The survey coincides with the publication by the UK Department of Transportation (DoT) of six ‘No-Deal’ planning advisories including what happens to commercial road haulage as well as flights to and from the UK.
After March next year, the DoT says UK trucking companies will no longer be able to rely on automatic recognition by the EU of UK-issued Community Licences. “Hauliers may therefore no longer be able to access EU markets with their Community Licence alone. This would also end the ability of UK hauliers to perform cabotage.”
The DoT notes the existence of the European Conference of Ministers of Transport (ECMT) permit scheme that would allow truckers to access Europe but says “these are limited in number” and adds the understatement: “We expect demand for ECMT permits will significantly exceed supply.” If a trucking company cannot obtain an ECMT permit, the government suggests “businesses should consider what contingency plans they need to have in place for the movement of goods if they do not receive the number of permits they applied for.”
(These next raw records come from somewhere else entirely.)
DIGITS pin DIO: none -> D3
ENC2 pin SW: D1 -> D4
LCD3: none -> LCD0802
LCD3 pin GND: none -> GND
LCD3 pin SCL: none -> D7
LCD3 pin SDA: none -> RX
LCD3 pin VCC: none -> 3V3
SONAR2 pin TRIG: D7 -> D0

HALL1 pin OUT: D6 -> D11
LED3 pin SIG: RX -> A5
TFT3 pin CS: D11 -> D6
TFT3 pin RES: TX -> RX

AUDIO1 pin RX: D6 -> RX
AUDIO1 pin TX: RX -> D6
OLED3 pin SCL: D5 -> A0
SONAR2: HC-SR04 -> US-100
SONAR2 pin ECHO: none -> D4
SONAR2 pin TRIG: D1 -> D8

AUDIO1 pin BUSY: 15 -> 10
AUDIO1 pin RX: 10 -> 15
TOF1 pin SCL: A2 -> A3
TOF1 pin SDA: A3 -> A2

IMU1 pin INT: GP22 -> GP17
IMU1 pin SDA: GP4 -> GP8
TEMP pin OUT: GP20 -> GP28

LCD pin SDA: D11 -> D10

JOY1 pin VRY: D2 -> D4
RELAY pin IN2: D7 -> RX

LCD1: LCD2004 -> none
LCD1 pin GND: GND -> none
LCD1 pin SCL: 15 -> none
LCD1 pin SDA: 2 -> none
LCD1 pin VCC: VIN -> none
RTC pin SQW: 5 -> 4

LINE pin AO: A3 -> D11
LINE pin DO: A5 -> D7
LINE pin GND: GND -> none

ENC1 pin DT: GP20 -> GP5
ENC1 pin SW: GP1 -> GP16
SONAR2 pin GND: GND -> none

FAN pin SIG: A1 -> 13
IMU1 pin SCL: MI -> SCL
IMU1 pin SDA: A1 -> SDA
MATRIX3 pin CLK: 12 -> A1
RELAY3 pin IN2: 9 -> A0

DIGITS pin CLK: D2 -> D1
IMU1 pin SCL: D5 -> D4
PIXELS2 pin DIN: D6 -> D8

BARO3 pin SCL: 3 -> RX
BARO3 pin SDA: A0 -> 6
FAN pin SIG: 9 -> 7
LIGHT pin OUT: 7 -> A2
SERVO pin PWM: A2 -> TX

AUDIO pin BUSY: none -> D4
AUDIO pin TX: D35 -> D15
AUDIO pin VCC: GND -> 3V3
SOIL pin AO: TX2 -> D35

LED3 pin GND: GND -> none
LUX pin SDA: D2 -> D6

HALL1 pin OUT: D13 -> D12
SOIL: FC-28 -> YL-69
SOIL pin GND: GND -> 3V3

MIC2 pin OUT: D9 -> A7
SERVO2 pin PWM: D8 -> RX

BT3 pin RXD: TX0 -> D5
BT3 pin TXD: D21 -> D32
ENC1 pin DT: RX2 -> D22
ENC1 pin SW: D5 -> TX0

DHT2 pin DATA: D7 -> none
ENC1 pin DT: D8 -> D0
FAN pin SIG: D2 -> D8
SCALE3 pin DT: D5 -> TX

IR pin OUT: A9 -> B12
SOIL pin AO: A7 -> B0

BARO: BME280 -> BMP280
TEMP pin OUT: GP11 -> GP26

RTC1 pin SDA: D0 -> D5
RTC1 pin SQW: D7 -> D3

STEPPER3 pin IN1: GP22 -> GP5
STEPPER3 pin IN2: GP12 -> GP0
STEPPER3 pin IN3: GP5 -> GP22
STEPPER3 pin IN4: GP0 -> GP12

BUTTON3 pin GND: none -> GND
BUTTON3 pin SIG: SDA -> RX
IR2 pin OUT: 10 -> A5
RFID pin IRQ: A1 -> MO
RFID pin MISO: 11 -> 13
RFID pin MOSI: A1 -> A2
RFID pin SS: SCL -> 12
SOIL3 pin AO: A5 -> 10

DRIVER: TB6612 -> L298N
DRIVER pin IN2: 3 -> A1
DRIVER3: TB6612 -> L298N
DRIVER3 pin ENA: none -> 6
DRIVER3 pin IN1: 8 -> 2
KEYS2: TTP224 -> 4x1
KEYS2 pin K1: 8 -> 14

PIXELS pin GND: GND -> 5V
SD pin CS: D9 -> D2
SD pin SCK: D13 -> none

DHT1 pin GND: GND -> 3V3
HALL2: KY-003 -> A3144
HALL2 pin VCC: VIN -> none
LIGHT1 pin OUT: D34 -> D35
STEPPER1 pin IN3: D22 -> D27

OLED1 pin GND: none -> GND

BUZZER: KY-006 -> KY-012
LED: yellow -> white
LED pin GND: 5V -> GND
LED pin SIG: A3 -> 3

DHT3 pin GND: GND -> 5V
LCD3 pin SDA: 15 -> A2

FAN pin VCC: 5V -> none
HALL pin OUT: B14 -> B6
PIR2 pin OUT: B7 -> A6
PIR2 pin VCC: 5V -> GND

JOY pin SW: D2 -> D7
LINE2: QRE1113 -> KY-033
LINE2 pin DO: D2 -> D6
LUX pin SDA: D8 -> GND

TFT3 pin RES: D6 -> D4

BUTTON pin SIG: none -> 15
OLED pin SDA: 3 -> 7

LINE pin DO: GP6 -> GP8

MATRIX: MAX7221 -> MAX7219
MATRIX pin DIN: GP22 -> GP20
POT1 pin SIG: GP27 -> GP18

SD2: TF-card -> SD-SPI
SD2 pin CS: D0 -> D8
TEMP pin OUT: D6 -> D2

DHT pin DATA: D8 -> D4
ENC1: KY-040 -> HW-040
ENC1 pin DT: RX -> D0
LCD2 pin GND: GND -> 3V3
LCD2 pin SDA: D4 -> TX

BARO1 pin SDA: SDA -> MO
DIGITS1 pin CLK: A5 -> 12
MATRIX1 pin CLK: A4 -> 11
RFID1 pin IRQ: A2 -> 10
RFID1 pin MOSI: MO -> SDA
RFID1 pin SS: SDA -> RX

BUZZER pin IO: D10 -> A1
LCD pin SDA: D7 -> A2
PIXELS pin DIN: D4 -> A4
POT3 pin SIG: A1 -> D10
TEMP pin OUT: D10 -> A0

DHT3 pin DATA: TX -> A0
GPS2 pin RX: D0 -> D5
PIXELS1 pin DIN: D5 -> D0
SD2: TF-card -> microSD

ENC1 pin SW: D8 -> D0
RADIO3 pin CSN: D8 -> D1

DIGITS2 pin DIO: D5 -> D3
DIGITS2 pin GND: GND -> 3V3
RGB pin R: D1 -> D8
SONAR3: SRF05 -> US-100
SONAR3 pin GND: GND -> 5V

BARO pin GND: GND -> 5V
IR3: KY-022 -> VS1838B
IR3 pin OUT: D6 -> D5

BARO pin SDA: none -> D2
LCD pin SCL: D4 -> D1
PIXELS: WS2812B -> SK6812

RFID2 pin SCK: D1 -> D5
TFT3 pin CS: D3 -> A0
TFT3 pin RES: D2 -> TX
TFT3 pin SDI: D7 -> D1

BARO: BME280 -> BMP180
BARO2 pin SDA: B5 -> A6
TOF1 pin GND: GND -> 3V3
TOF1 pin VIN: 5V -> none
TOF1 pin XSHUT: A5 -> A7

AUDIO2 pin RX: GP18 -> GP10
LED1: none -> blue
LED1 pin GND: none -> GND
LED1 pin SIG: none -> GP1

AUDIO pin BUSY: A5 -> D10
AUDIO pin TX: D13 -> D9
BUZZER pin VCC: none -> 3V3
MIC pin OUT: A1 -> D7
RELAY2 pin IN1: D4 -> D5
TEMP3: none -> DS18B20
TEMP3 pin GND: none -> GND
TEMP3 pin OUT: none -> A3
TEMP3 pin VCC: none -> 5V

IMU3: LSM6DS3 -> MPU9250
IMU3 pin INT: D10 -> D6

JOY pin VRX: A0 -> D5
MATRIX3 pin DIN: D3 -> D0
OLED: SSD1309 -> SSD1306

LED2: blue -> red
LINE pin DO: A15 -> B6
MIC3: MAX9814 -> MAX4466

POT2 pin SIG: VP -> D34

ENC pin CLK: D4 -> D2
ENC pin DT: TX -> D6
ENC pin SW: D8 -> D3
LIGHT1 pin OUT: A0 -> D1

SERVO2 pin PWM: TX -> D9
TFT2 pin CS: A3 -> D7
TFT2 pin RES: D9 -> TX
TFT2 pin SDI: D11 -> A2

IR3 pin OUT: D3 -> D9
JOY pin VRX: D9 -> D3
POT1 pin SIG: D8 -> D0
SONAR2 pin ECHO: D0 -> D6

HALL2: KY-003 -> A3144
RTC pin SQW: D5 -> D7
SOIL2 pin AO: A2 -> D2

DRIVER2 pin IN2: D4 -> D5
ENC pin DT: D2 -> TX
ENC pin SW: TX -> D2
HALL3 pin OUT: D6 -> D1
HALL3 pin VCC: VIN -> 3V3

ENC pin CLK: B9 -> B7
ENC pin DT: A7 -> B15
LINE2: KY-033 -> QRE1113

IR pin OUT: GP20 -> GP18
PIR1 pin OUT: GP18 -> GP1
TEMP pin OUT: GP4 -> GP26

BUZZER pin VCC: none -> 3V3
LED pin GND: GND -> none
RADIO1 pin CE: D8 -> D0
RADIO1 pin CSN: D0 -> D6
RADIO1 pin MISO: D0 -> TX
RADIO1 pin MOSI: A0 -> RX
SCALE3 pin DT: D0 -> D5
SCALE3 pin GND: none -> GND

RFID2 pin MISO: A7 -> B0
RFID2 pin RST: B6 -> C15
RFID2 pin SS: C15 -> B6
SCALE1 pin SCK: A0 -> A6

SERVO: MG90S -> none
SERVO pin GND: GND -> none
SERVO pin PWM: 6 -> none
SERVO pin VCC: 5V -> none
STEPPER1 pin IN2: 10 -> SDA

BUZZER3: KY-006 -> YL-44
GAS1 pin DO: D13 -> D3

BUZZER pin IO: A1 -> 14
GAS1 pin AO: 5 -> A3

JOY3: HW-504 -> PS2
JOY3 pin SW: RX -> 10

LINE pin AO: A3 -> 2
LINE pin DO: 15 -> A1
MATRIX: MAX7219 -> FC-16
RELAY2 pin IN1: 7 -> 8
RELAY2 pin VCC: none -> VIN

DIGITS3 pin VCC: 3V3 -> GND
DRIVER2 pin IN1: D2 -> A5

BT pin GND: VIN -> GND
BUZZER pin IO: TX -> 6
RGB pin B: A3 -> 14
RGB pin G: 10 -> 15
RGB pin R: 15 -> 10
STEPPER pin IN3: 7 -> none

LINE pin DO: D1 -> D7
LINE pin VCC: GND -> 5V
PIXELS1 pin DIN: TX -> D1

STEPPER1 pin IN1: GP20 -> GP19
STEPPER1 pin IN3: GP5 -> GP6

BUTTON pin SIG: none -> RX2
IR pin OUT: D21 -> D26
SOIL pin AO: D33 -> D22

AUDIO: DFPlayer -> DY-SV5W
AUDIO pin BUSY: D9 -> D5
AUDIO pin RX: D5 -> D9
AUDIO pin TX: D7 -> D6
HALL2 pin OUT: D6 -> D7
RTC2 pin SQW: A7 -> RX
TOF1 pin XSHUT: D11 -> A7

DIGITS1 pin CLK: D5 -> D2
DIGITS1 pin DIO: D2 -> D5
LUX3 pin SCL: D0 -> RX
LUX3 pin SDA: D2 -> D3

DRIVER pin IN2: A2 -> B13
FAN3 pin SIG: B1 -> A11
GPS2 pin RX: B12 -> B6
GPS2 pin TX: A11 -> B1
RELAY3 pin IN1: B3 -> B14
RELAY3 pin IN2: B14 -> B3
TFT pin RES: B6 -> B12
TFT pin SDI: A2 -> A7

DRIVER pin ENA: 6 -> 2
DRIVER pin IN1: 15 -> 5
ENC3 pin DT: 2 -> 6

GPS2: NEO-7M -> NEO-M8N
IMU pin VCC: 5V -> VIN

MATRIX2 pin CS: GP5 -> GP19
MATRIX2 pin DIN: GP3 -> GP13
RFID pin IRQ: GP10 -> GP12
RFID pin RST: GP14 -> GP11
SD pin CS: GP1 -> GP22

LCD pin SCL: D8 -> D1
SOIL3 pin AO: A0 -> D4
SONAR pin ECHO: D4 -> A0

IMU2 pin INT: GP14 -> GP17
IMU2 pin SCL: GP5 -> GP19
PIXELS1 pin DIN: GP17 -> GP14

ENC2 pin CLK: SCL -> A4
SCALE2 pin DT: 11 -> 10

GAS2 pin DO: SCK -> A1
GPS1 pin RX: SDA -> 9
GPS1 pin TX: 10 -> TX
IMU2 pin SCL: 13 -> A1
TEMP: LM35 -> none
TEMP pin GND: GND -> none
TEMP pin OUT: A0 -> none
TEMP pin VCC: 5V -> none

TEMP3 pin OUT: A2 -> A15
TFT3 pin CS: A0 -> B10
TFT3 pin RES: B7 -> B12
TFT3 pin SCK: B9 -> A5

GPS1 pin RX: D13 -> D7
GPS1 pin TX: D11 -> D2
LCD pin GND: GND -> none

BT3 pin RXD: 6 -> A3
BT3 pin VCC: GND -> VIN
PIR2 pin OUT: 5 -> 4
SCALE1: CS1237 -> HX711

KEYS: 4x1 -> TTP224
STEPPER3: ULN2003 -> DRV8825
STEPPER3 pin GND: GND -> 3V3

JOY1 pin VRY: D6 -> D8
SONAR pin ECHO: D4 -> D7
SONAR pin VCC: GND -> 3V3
A No-Deal Brexit will also mean UK and EU-licensed airlines will lose the automatic right to operate air services between the UK and the EU without seeking advance permission. EU-licensed airlines would lose the ability to operate wholly within the UK (for example from Heathrow to Edinburgh) and UK-licensed airlines would lose the ability to operate intra-EU air services (for example from Milan to Paris). For airlines licensed outside the UK and the EU, their eligibility to continue UK operations would be determined by the air services agreement (ASA) between Britain and the country in which they are licensed. The UK government claims airlines from the 111 countries with a bilateral ASA, including China, India and Brazil, will not be affected.
KPMG UK head of Transport Ed Thomas observes: “If there is a No Deal outcome then the UK government needs to start planning and reassuring the British public that the transport system in the UK will operate as usual. The government also needs to analyse the impacts on business of any backlog of containers and lorries at UK ports and ensure that appropriate contingency planning is in place.”
As an obligatory preface to its advisories the DoT declares: “A scenario in which the UK leaves the EU without agreement remains unlikely given the mutual interests of the UK and the EU in securing a negotiated outcome.”